Thursday, May 24, 2012

A girl becoming a Lady Critic:

It has been an ongoing fight for men and women to be looked at as equal. Women fought for voting rights, jobs, equal pay, and more. Female equality has existed always; however, societies norm have tendencies to put things aside and it slowly became overlooked. In most societies, the man goes out and provide for the family while the woman maintains the household. In Metamorphosis, Kafka not only demonstrates specified gender roles in society, he also uses Grete to illustrate how the gender boundary limits growth. A feminist critic could view Grete’s roles before and after as Kafka’s way of promoting balance in gender roles. Gregor’s sister Grete gave illustration to the way society view gender roles and how unbalance things can become. Gregor portrays Grete, in the beginning, as a female that is not superior by using subsidiary terms that suggested her status being less than a man. Kafka uses words such as modest, child, and playing to describe his seventeen year old sister. Kafka writes, “His sister, who at seventeen was still a child, and whose lifestyle up to that point consisted of dressing herself neatly, sleeping late and above all playing the violin.” Gregor’s transformation caused Grete to step up because of Gregor’s inability to work; this changed her gender role as a female. Although her role seemed to only be taking care of her brother, she gained value within the family. Kafka states, “He often heard them praise his sister’s current industry, whereas they had previously complained a great deal about her, as she had then seemed to them a rather idle girl.” This shows equalization in gender roles and how society boundaries can hold back people from success.

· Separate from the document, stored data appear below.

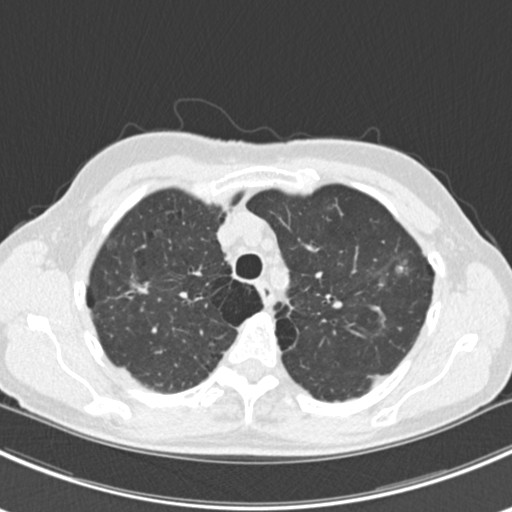
Chest CT (low-dose screening protocol), one axial image, first (baseline) screen, lung window (W 1500 / L -600 HU), 2 mm slice thickness, standard (soft-tissue) reconstruction kernel (B30f), slice 45 of 224 in the series. Female participant, aged 63 years at enrolment. Current smoker at enrolment.
Expert-annotated lung lesion, box from (x=364, y=238) to (x=435, y=309) px. The screening reader recorded 10 non-calcified nodules or masses ≥4 mm on this exam (right lower lobe, right lower lobe, left lower lobe, left lower lobe, right middle lobe, right lower lobe, left lower lobe, left upper lobe, right upper lobe, left upper lobe); which of them this box marks is not recorded. Official screen result: positive, change unspecified: nodule(s) >= 4 mm or enlarging nodule(s), mass(es), or other non-specific abnormalities suspicious for lung cancer. Lung cancer was diagnosed 751 days after this screen (after the third annual screen): bronchiolo-alveolar adenocarcinoma, NOS, right upper lobe, right middle lobe, right lower lobe, left upper lobe, left lower lobe, moderately differentiated (G2), stage IV (AJCC 6th edition).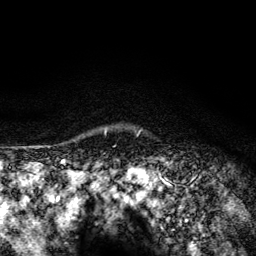
Breast MRI (dynamic contrast-enhanced), one axial slice; slice 114 of 134 in the series (ordered by position); cropped to one breast; dynamic contrast-enhanced series, time point 2 of 6 at this slice position (early post-contrast); 3 T; TE 4.2 ms, TR 8.6 ms; 1.2 mm slice thickness; 256 × 256 image matrix. Female patient.
Structures marked on this image (semi-automatically segmented with operator editing):
- enhancing-tissue mask used for the functional tumour volume (all voxels passing the contrast-enhancement thresholds inside the analysis volume; usually the tumour): bounding box (x1, y1, x2, y2) in pixels: (105, 129, 107, 133)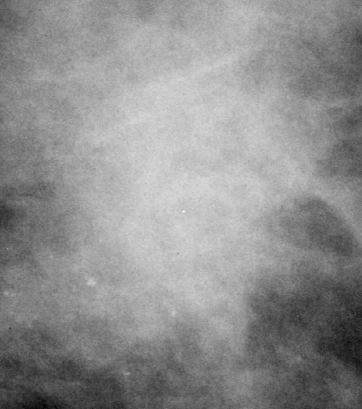
Cropped region of a digitized screen-film mammogram centred on a radiologist-marked abnormality, left breast, MLO view.
Mass, shape irregular / architectural distortion, margins obscured / spiculated; BI-RADS assessment category 4; subtlety rating 4 on a 1 (subtle) to 5 (obvious) scale; pathology (as recorded): malignant.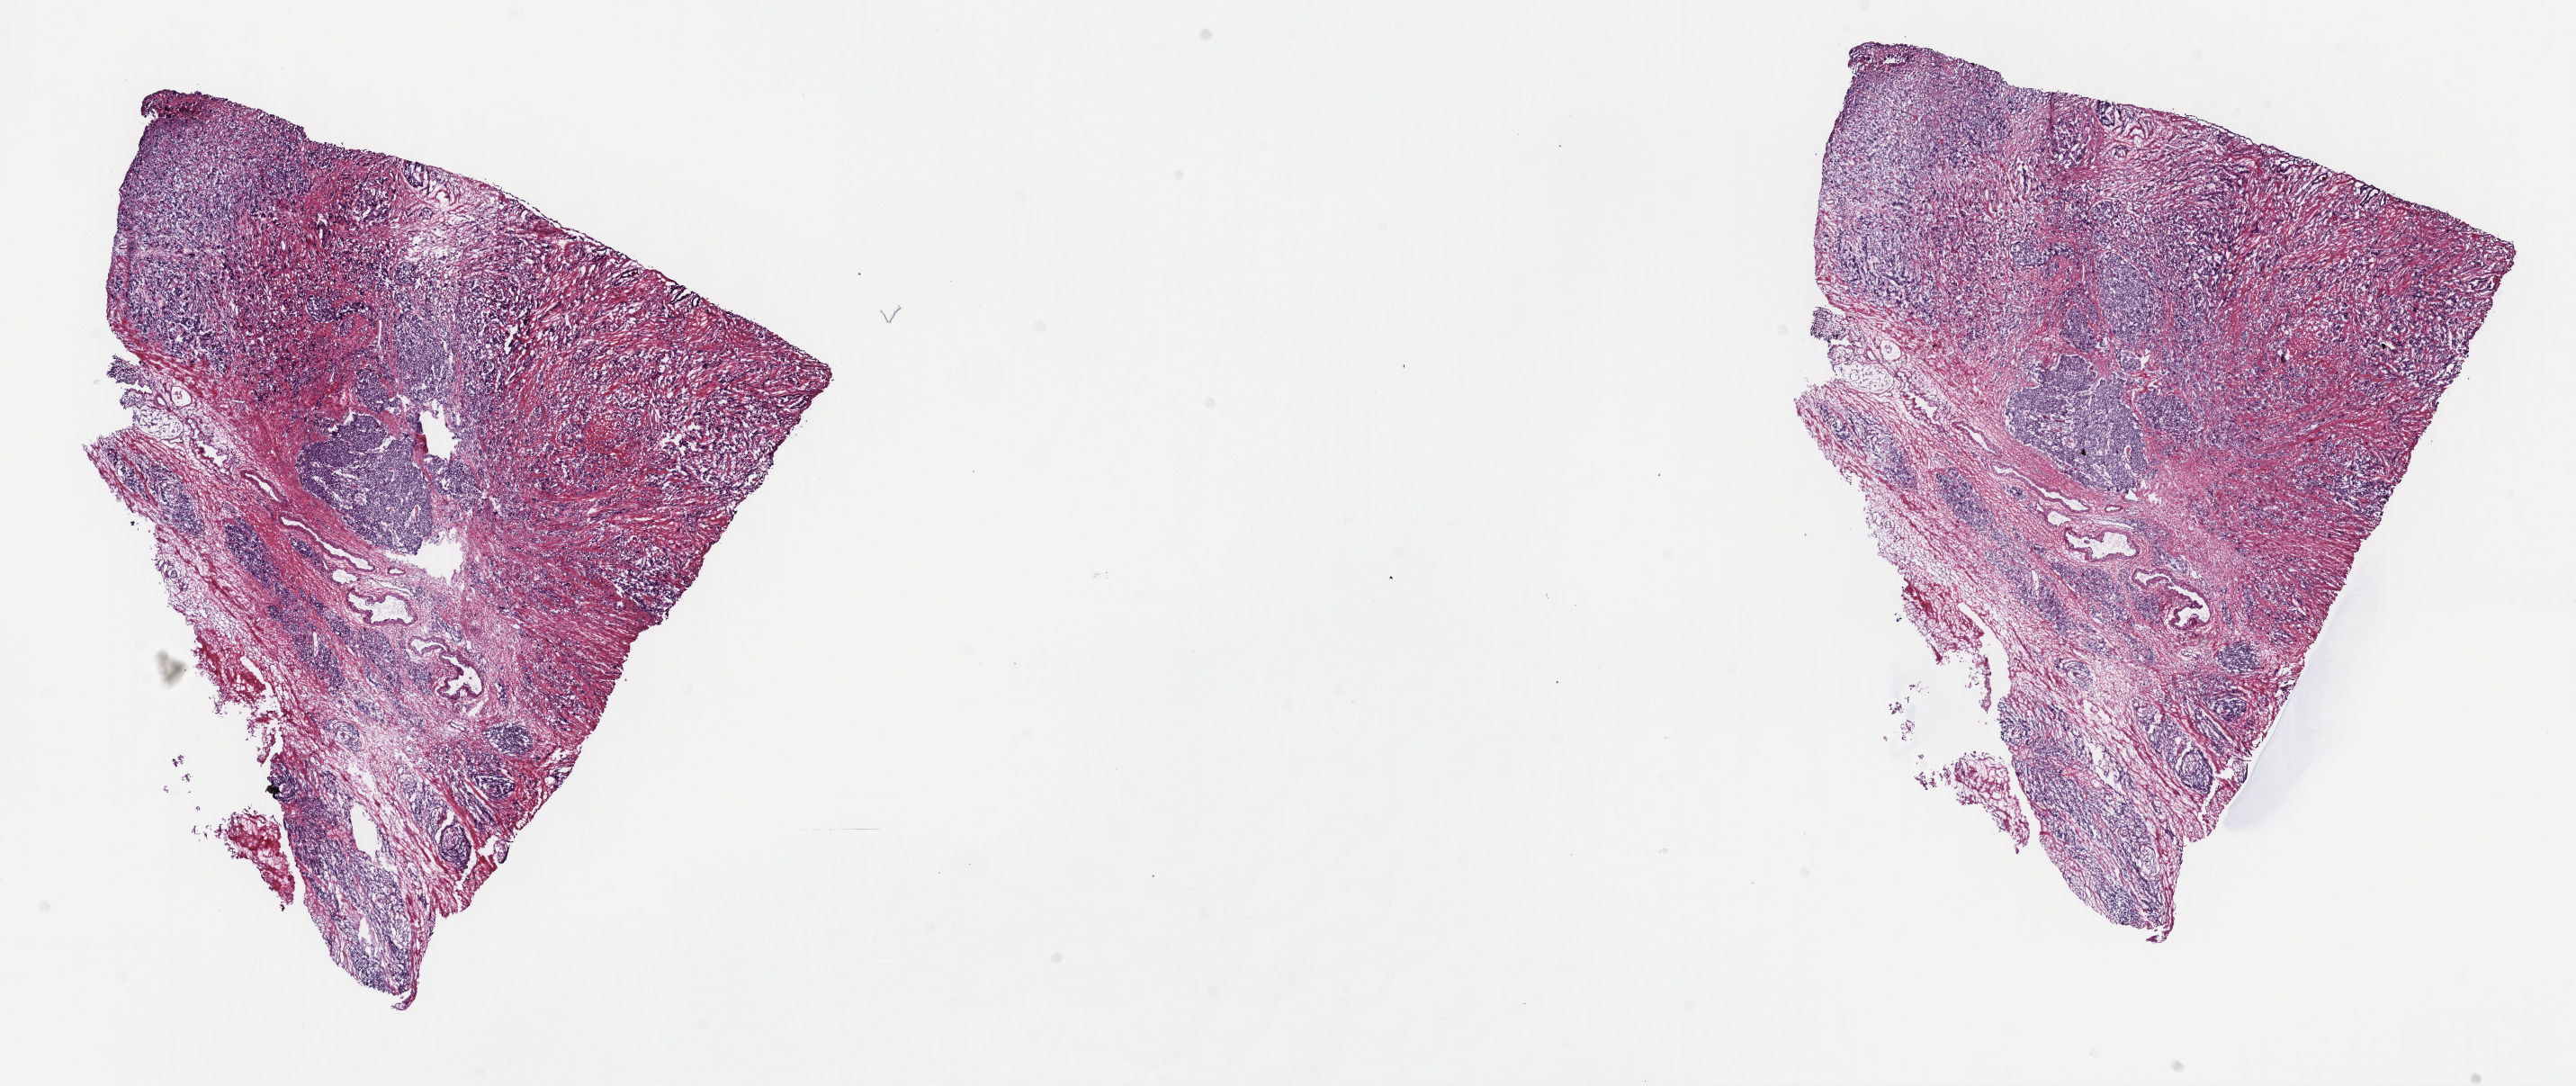
Digitized H&E-stained tissue section (whole slide) — whole scanned area (about 23.2 x 9.8 mm, from a 40x scan) shown as a low-resolution overview; frozen section from the top of the tissue portion; sample: primary tumour, prostate. Male patient; age at initial diagnosis 54 years. Gleason score: 9 (5+4). Pathologist review of this section (percent, as recorded): tumour cells 90%, tumour nuclei 75%, normal cells 0%, stromal cells 10%, necrosis 0%. Infiltration values recorded for this section: lymphocyte infiltration 0%, monocyte infiltration 0%, neutrophil infiltration 0%.
Lymph nodes positive (case pathology): 0 of 10 examined. Histologic diagnosis: Adenocarcinoma, NOS (prostate gland).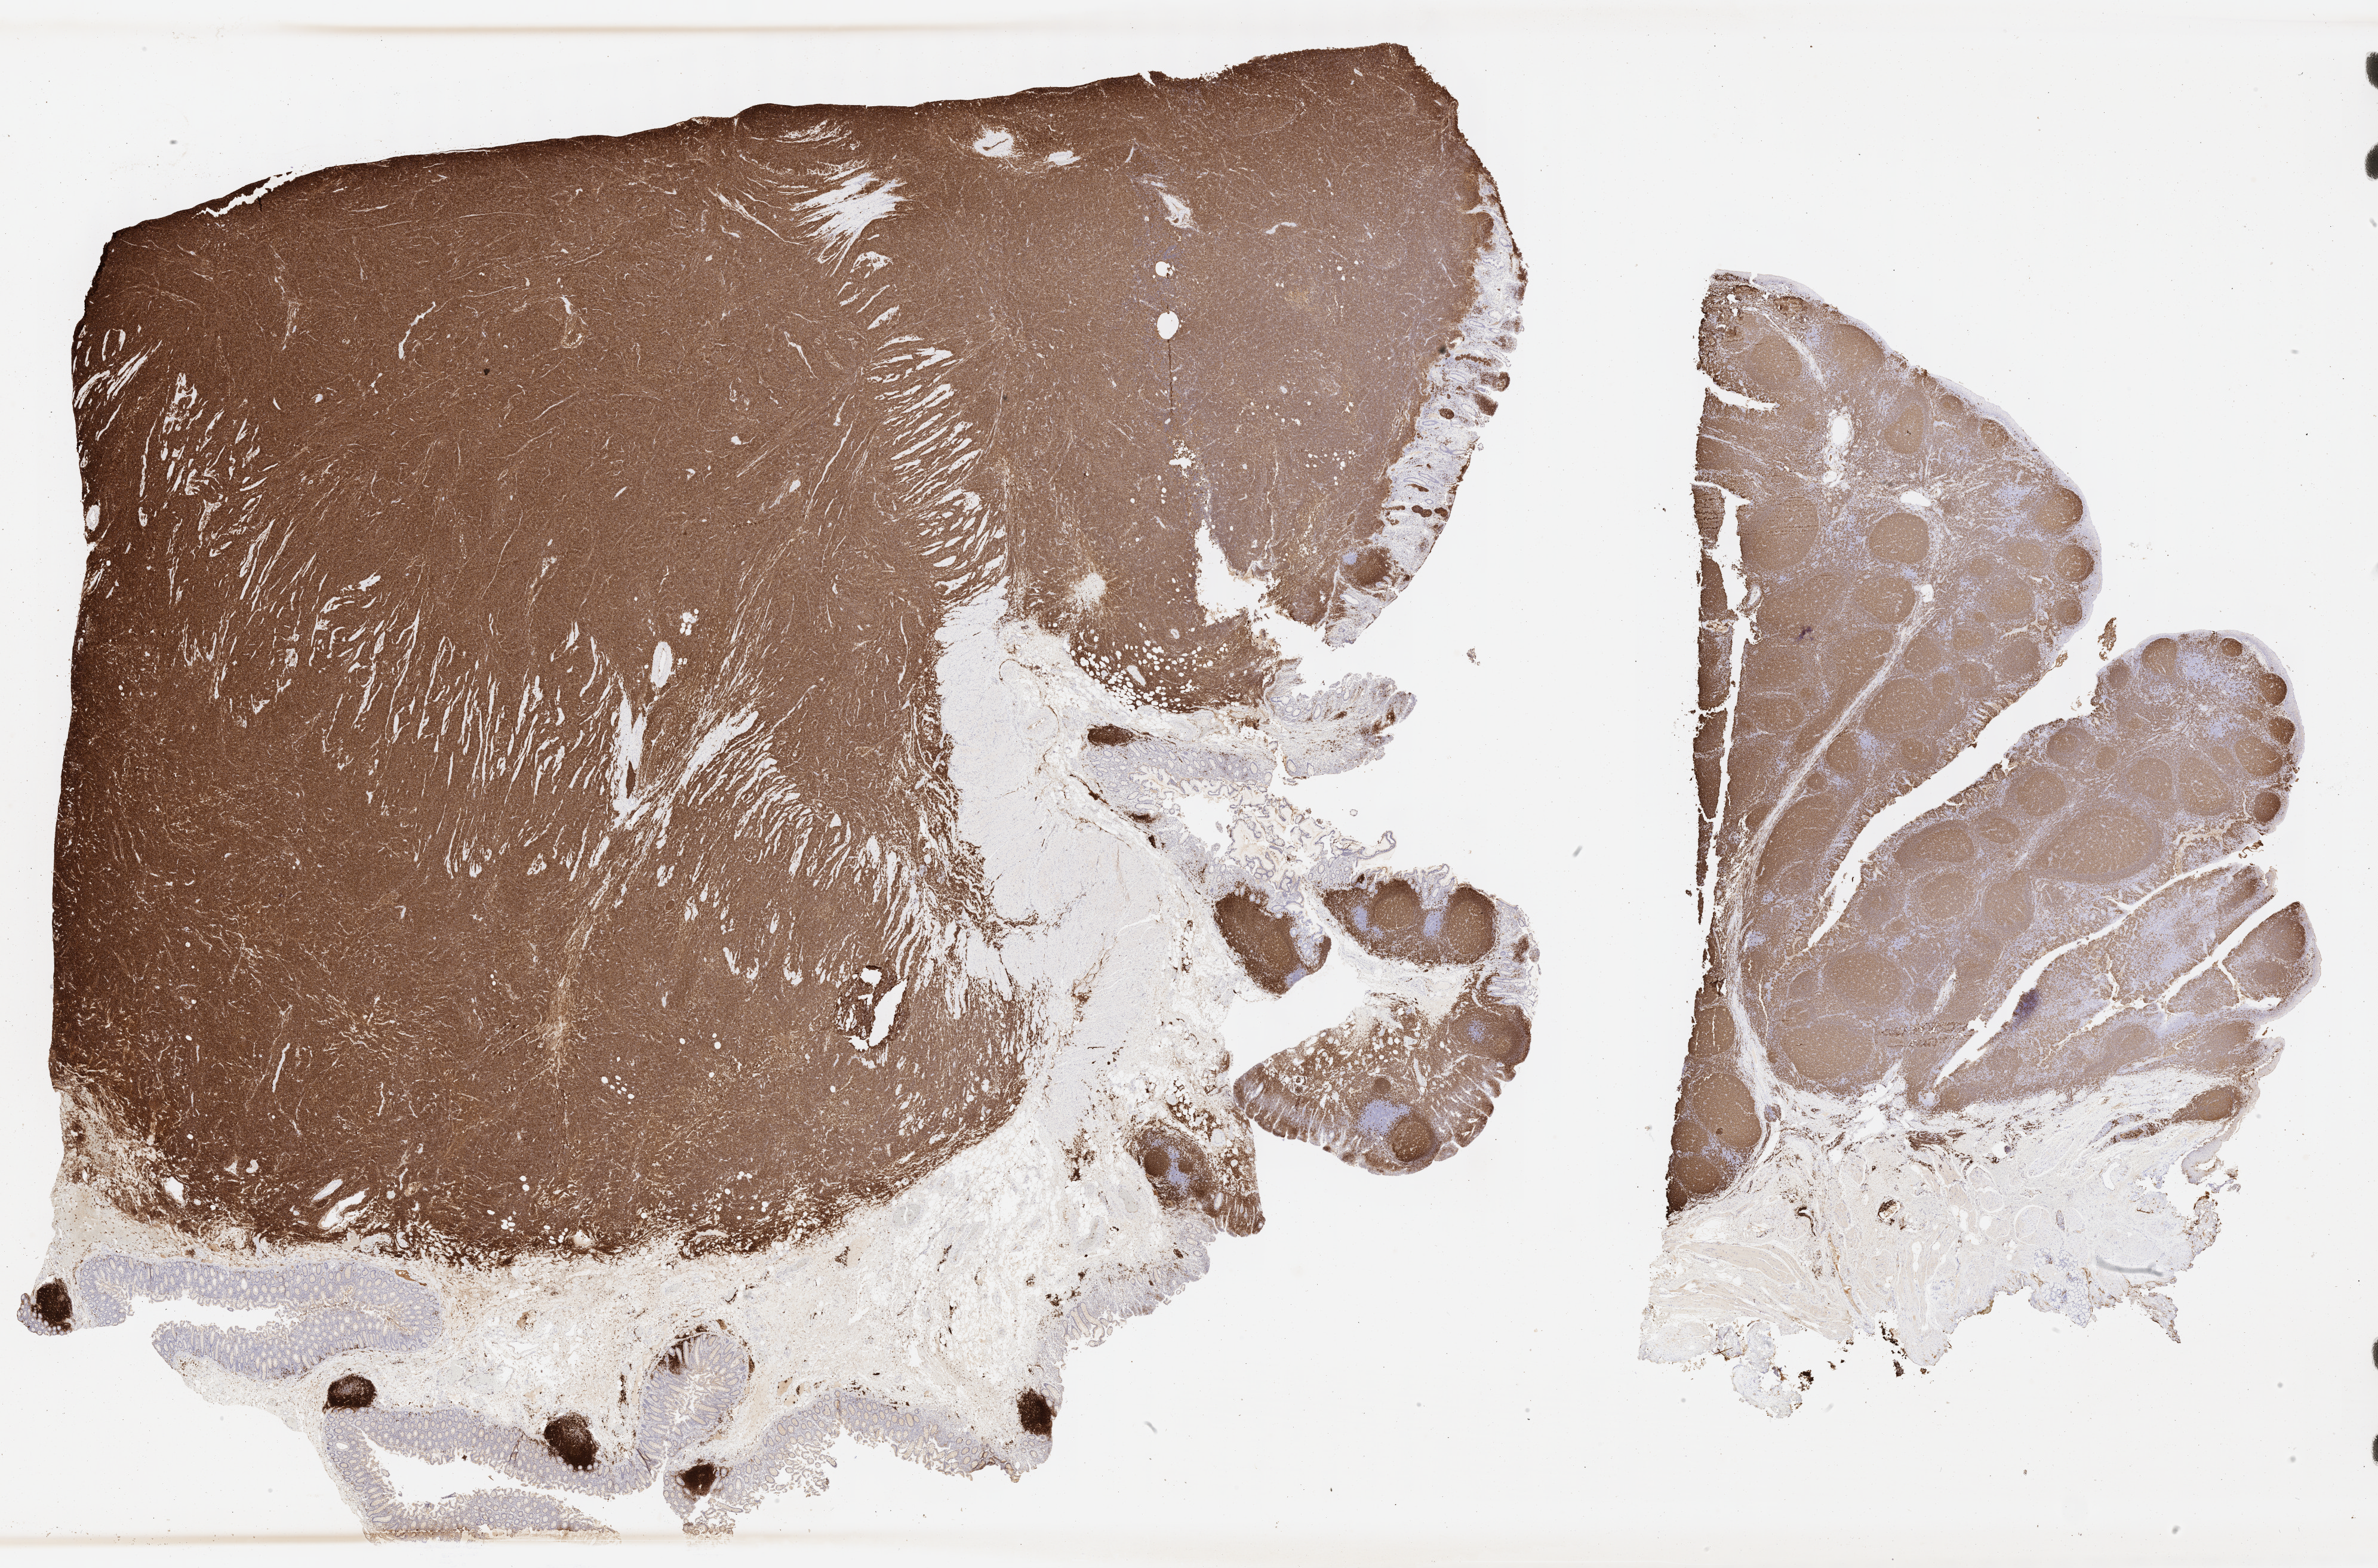
Immunohistochemistry (IHC) whole-slide image stained for CD20 — a low-resolution overview of the entire scanned area, about 32.2 x 21.2 mm; specimen: tumor tissue. Patient: male, aged 59.
Diagnosis: Burkitt lymphoma, NOS.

The author expressed, through Gregor’s crisis, how the norm of gender roles hindered both male and female. Gregor worked himself to his death and Grete became complacent. Grete demonstrated overcoming gender obstacles and showed how beneficial steeping out of the norm can become. I love how Kafka is encouraging people to live outside of the norm for gender roles and set goals without limits.
Kafka, Franz. Metamorphosis. Trans. and Ed. Stanley Corngold. New York: Bantam, 1972. Print.

1 comment:

  1. Without the paragraphs it is hard to distinguish the intro, adding the bases of your theory and the conclusion.